The families of 19 children who were killed in the Uvalde school shooting two years ago announced a lawsuit on Wednesday against the Texas Department of Public Safety and 92 police officers involved in the botched shooting response, as well as a $2 million settlement with the city.
The lawsuit seeks to hold the Uvalde officials and troopers accountable for waiting 77 minutes before engaging the 18-year-old active shooter inside Robb Elementary School. In addition to the 92 named police officers, the Uvalde School District, former Robb Elementary School principal Mandy Gutierrez, and former Uvalde School District police chief Peter Arredondo are listed as defendants.
“Nearly 100 officers from the Texas Department of Public Safety have yet to face a shred of accountability for cowering in fear while my daughter and nephew bled to death in their classroom,” said Veronica Luevanos, whose daughter Jailah and nephew Jayce were killed.
Moreover, the city of Uvalde will pay $2 million to the victims’ families as part of a settlement that includes multiple stipulations such as improved training for current and future police officers to prevent a similar tragedy from occurring again.
The announcement comes two days before the two-year anniversary of the shooting, which was the deadliest in the state’s history. As part of the settlement, Uvalde will establish May 24 as an annual day of remembrance for the 19 students and two teachers who died that day in 2022 and create a permanent memorial at the city plaza.
“For two long years, we have languished in pain and without any accountability from the law enforcement agencies and officers who allowed our families to be destroyed that day,” Luevanos added. “This settlement reflects a first good faith effort, particularly by the City of Uvalde, to begin rebuilding trust in the systems that failed to protect us.”

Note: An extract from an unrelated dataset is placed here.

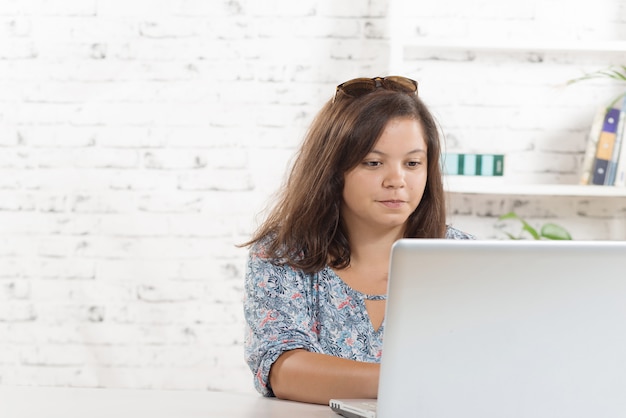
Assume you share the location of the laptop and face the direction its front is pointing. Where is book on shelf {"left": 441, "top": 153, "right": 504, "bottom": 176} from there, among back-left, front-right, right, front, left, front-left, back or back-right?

The families pursued legal action after the Department of Justice released a 610-page report in January on the failed police response to the mass shooting. The report documented the “cascading failures of leadership, decision-making, tactics, policy, and training” that day.
For instance, law enforcement ran toward the sound of gunfire in the school but then stopped outside two adjacent classrooms before killing the shooter. Officers then proceeded to wait for a SWAT team before breaching the classroom doors.
The mass-casualty incident, as the Department of Justice called it, is widely known for local and state officials’ inaccurate assessment of the situation, which Arredondo initially described as a “barricaded suspect” operation rather than an “active shooter” scenario, affecting how first responders acted. Arredondo was fired in August 2022 after a separate investigative report, published by the Texas house the month before, found similar missteps made by 376 law-enforcement officers at the scene.